According to Col Garang, Khartoum’s decision has been motivated by “the fears of possible power sharing”. Yet this is the crux of the matter, say analysts.
SPLM/A is interested in secession and any position tangential to this thinking will always be opposed by the rebels. On the other side of the divide is President Omar el-Bashir, who maintains that the vast country’s unity is what is important and should guide any peace overtures. The much Mr Bashir can do is give in to federalism.
This explains Khartoum’s disdain for the Nakuru draft. “It violates the Machakos protocol which assumes unity will continue for six years,” says Mr Ahmed.
Last week, Mr Bashir dispatched his adviser on the peace affairs to Nairobi to meet President Mwai Kibaki, according to sources. The meeting between President Kibaki and Dr Ghazi Salahudin Atabani centred on Sudan’s rejection of the Nakuru draft. Sudan also said it was committed to the Igad peace brokering.
“He told the President that the Nakuru proposal should be thrown away and be replaced by the Machakos protocol,” said a source privy to the talks.
Contacted, Mr Ahmed confirmed the meeting, but was quick to rebut claims that the Sudanese official had requested the withdrawal of Mr Sumbeiywo, who drafted the Nakuru document,
“When he came here, he did not present any application to disqualify Mr Sumbeiywo. He came to ask the Kenyan Government to withdraw the proposal and come out with a more balanced and acceptable one.

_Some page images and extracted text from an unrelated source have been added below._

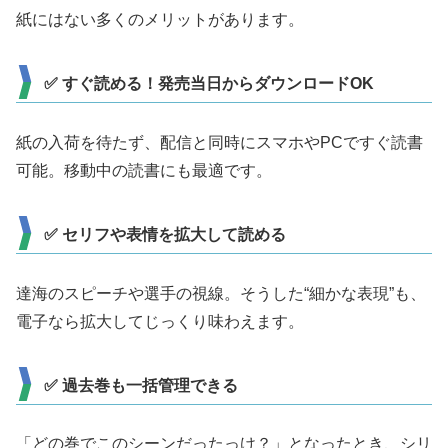
紙にはない多くのメリットがあります。
✅ すぐ読める！発売当日からダウンロードOK
紙の入荷を待たず、配信と同時にスマホやPCですぐ読書
可能。移動中の読書にも最適です。
✅ セリフや表情を拡大して読める
達海のスピーチや選手の視線。そうした“細かな表現”も、
電子なら拡大してじっくり味わえます。
✅ 過去巻も一括管理できる
「どの巻でこのシーンだったっけ？」となったとき、シリ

“We have no quarrel with Sumbeiywo or the Igad,” he said.
Whereas the Nakuru draft is yet to be made public, its architects claim it is hardly different from the Machakos protocol. Those who reject it say it provides for the creation of two independent governments, one in the south controlled by SPLM/A and the other in the north administered from Khartoum.
Meanwhile, the negotiations are scheduled to resume in Nanyuki on August 3.